By: Anne-Laure Hérout | Publié le 07.08.2015
La nouvelle exposition du Bal a ouvert ses portes début juin et nous plonge dans un monde plus proche des archives que de l’art au premier abord. Découverte de cet univers plus en détail…
Alekseï Grigorievitch Jeltikov et Marfa Ilinitchna Riazantseva © Archives centrales FSB et Archives nationales de la Fédération de Russie GARF, Moscou.
Dans cette exposition, nous sont donnés à voir non pas des œuvres, ni des artistes au travers d’une exposition collective ou d’une rétrospective comme on pourrait s’y attendre, mais des images sans titre et sans auteur … dépourvues de toute recherche esthétique. Car là est l’enjeu même de cette nouvelle exposition, et de ce lieu même : Le Bal, jeune lieu de la vie culturelle parisienne (il fête ses 5 ans cette année), est entièrement dédié à « l’image-document ». Le support devient donc le cœur des expositions présentées ici, et dépasse le statut d’œuvre esthétique pour revêtir celui d’archive, c’est-à-dire d’un document produit pour témoigner.
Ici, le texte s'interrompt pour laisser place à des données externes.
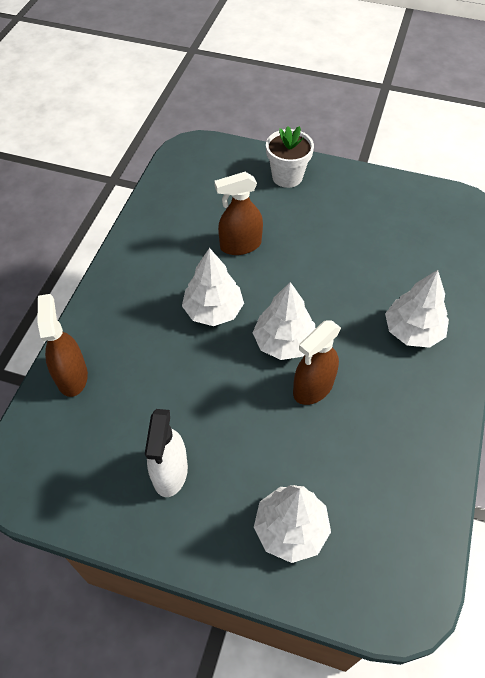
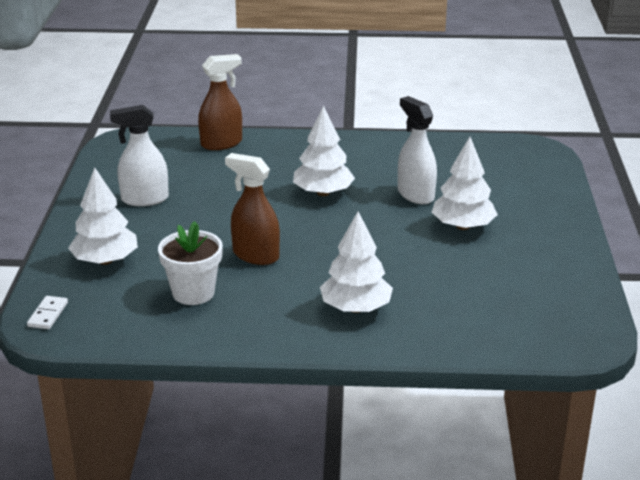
camera: 75 degrees right, 25 degrees down
(240, 245) = (415, 194): brown spray bottle -> white spray bottle
(284, 342) = (303, 233): white tree -> white tree (463, 226)
(287, 177) = (539, 207): white flower pot -> white flower pot (193, 293)
(386, 600) = (48, 314): none -> white domino

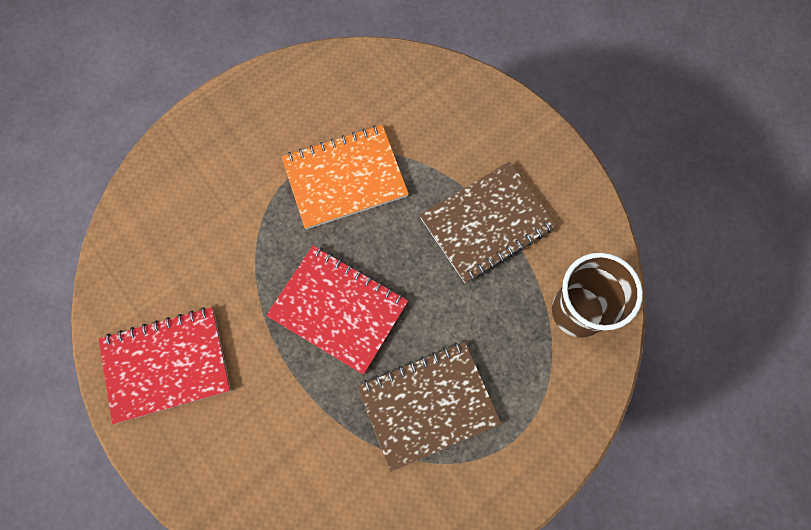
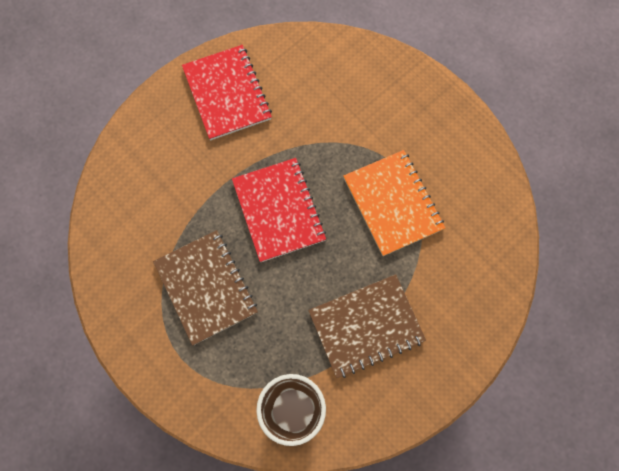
camera: 85 degrees right, 0 degrees up
(338, 310) = (278, 210): red notebook -> red notebook turned 45 degrees counterclockwise
(486, 223) = (366, 326): brown notebook -> brown notebook turned 75 degrees counterclockwise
« Témoigner » est véritablement le mot qui pourrait résumer cette exposition. L’image, dans les onze cas d’affaires policières et historiques présentés dans cette exposition, est utilisée comme témoin a posteriori, mais son usage diffère dans chaque exemple exposé ici. Tantôt utilisée comme simple illustration d’un fait passé tel que dans les scènes de crime, elle peut devenir parfois l’élément qui résout l’affaire non élucidée. Tout d’abord assignée à une fonction passive de témoignage, elle devient peu à peu la clé de voûte d’un système scientifique qui la transforme en « témoin » à part entière.
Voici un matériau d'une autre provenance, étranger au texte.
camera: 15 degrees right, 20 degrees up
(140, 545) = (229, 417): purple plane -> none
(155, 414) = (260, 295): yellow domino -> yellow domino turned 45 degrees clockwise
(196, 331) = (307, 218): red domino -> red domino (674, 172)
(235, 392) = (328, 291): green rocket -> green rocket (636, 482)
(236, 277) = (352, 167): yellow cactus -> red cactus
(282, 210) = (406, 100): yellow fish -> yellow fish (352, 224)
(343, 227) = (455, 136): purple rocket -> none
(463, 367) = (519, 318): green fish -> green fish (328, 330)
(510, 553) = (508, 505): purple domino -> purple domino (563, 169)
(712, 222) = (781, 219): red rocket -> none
Ce changement de fonction pourrait se situer dans le milieu des années 1910, avec le déclenchement de la Première Guerre mondiale, où pour la première fois, malgré de nombreuses réticences, la photographie aérienne devient source informative. Le second grand événement de cette période est très probablement la « Grande Terreur » qui sévit en URSS lors de la révolution d’Octobre de 1917 où Staline ordonne l’élimination de 750 000 russes. Chaque citoyen est alors photographié et chaque photographie, accompagnée d’une brève fiche biographique. Orchestrées pour leur valeur purement illustrative au moment des faits, ces images se révèlent aujourd’hui être des témoins visuels accablant contre l’un des premiers crimes d’Etat de masse perpétré au cours du XXe siècle.
La fonction scientifique de l’image au cours du parcours d’exposition s’impose de plus en plus. Aujourd’hui, l’image est au centre de tous les conflits et de tous les désastres, matériels comme humains, commis par l’homme contre lui-même. L’image constitue alors une pièce à conviction, utilisée dans tous les tribunaux et en tout premier lieu, en 1945, au procès de Nuremberg jugeant vingt-quatre des plus importants criminels nazis. Le recours à l’image, est plus précisément à la vidéo, a été au centre de toute la stratégie du procès intenté par les puissances alliées, à tel point que la salle du tribunal a dû être aménagée en fonction de cette donnée.
Le statut de l’image comme preuve n’est plus à prouver aujourd’hui. L’interrogation va au-delà de l’objet même : qui, aujourd’hui, peut produire de telles images ? Uniquement les autorités compétentes ? Le tout-venant grâce à son smartphone ? Une complémentarité des sources n’est pas à exclure, comme l’illustre le cas présenté dans l’exposition, d’une attaque de drone en 2013 au Pakistan.
« Images à charge » est une exposition factuelle à plus d’un titre, qu’il n’est plus besoin de rappeler. Il se dégage néanmoins de ces nombreuses images, une certaine poésie, probablement dû à l’accrochage très épuré et à l’abondance de photographies noir et blanc, conférant à l’ensemble une certaine harmonie proche de l’exposition d’art.